Excerpt

|
As wheat and rice prices surge, the humble potato is
being rediscovered as a nutritious crop that could cheaply
feed an increasingly hungry world.
Potatoes, which
are native to Peru, can be grown in a wide range of
conditions, at almost any elevation or climate - from
the barren, frigid slopes of the Andes to the tropical
flatlands of Asia.
|
They require very little water, mature in as little as 50
days and can yield between two and four times more food per
hectare than wheat or rice.
"The recent shocks to the food supply are very real and that
means we could potentially be moving into a reality where
there is not enough food to feed the world" - said Pamela
Anderson, director of the International Potato Centre in Lima,
a non-profit scientific group.
Like others, she says the potato is part of the solution
to the hunger caused by higher food prices, a population that
is growing by one billion people each decade, climbing costs
for fertiliser and diesel and more cropland being sown for
biofuel production.
To focus attention on this, the United Nations named 2008
the International Year of the Potato - calling the
vegetable a 'hidden treasure'.
Governments are also turning to the tuber. Peru's leaders,
frustrated by a doubling of wheat prices in the past year,
have started encouraging bakers to use potato flour to make
bread. Potato bread is being given to schoolchildren, prisoners
and the military, in the hope the trend will catch-on.

Given information
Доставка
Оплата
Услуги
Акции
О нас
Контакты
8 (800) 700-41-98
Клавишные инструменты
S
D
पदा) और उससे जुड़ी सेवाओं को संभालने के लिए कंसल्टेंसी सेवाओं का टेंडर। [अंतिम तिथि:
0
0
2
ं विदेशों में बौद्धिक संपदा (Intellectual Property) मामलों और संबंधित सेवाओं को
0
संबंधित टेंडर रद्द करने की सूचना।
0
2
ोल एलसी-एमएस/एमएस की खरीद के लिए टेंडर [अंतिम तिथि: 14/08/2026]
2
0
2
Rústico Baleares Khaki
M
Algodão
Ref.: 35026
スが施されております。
--
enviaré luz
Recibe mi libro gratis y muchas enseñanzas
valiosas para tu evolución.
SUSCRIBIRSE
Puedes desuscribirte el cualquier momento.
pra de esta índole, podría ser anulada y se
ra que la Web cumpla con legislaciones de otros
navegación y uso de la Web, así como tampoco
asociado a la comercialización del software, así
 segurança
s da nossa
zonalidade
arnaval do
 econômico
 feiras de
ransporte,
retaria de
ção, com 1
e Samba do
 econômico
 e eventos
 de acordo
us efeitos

Parts of the exercise
#1 The potato article names several causes of hunger that the potato could help address. List all of them.
#2 Write the next part of the potato article, starting after its final sentence about potato bread.

Your responses
#1
- Higher food prices
- A population that is growing by one billion people each decade
- Climbing costs for fertiliser and diesel
- More cropland being sown for biofuel production

#2
Supporters say that it tastes just as good, but not enough
mills are set up to make potato flour. "We have to change
people's eating habits" - Ismael Benavides, Peru's agriculture
minister, said. "People got addicted to wheat when it was
cheap."
Even though the potato emerged in Peru 8,000 years ago near
Lake Titicaca, Peruvians eat fewer potatoes than people in
Europe. Belarus leads the world in consumption, with each
inhabitant devouring an average of 376lb a year.
China, a huge rice consumer that historically has suffered
devastating famines, has become the world's top potato grower,
while in sub-Saharan Africa, the potato is expanding more
than any other crop. India has told food experts it wants
to double potato production in the next five to ten years.
In Latvia, sharp price rises caused bread sales to drop by
10 to 15 per cent in January and February, as consumers bought
20 per cent more potatoes.
The developing world is where most new potato crops are being
planted - and, as consumption rises, poor farmers have a chance
to earn more money. "The countries themselves are looking
at the potato as a good option for both food security and
also income generation" - Ms Anderson said.
The potato is already the world's third most-important food
crop after wheat and rice. Potatoes come in some 5,000 types
and Peru is sending thousands of seeds this year to the Doomsday
Vault near the Arctic Circle - contributing to a gene
bank for food crops that was set up in case of a global disaster.
In colours ranging from alabaster white to bright yellow
and deep purple - and, with countless shapes, textures and
sizes - potatoes offer inventive chefs a chance to create
new, eye-catching dishes. The Lima potato centre says they
are a great source of complex carbohydrates, which release
their energy slowly and have only 5 per cent of the fat content
of wheat.
They also have a quarter of the calories of bread and, when
boiled, have more protein than corn and nearly twice the calcium.
They contain vitamin C, iron, potassium and zinc.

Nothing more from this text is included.